What to produce:
Each line of the listing where "Snyder" appears should be reported.

Listed entries:
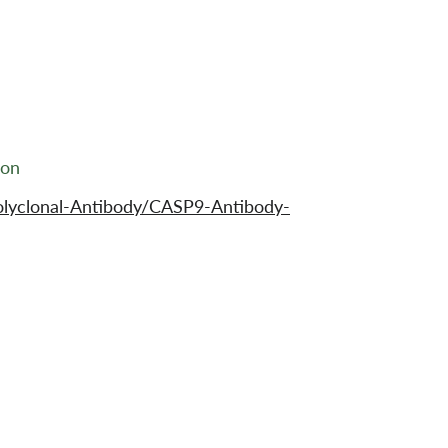
ion
olyclonal-Antibody/CASP9-Antibody-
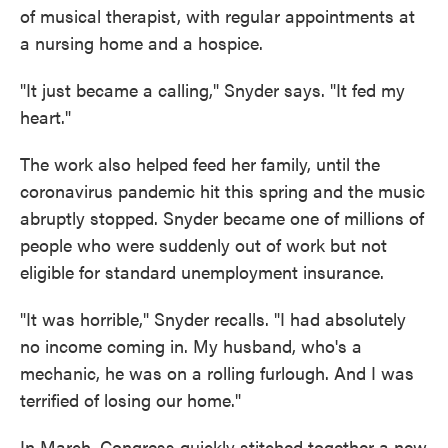
of musical therapist, with regular appointments at
a nursing home and a hospice.
"It just became a calling," Snyder says. "It fed my
heart."
The work also helped feed her family, until the
coronavirus pandemic hit this spring and the music
abruptly stopped. Snyder became one of millions of
people who were suddenly out of work but not
eligible for standard unemployment insurance.
"It was horrible," Snyder recalls. "I had absolutely
no income coming in. My husband, who's a
mechanic, he was on a rolling furlough. And I was
terrified of losing our home."
In March, Congress quickly stitched together a new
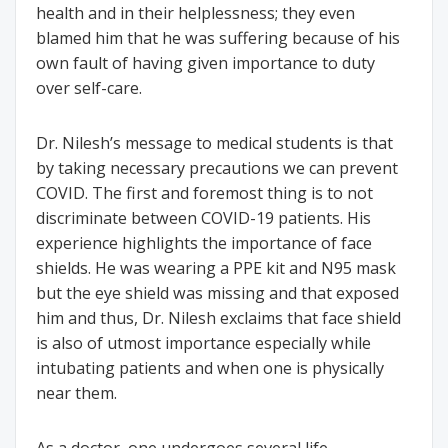
health and in their helplessness; they even
blamed him that he was suffering because of his
own fault of having given importance to duty
over self-care.
Dr. Nilesh’s message to medical students is that
by taking necessary precautions we can prevent
COVID. The first and foremost thing is to not
discriminate between COVID-19 patients. His
experience highlights the importance of face
shields. He was wearing a PPE kit and N95 mask
but the eye shield was missing and that exposed
him and thus, Dr. Nilesh exclaims that face shield
is also of utmost importance especially while
intubating patients and when one is physically
near them.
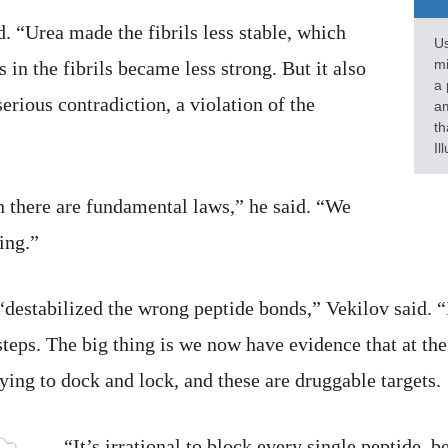
. “Urea made the fibrils less stable, which
Us
mi
in the fibrils became less strong. But it also
a 
erious contradiction, a violation of the
am
th
Il
en there are fundamental laws,” he said. “We
hing.”
destabilized the wrong peptide bonds,” Vekilov said. “I
teps. The big thing is we now have evidence that at the 
rying to dock and lock, and these are druggable targets.
“It’s irrational to block every single peptide,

Answer section:
"It just became a calling," Snyder says. "It fed my
abruptly stopped. Snyder became one of millions of
"It was horrible," Snyder recalls. "I had absolutely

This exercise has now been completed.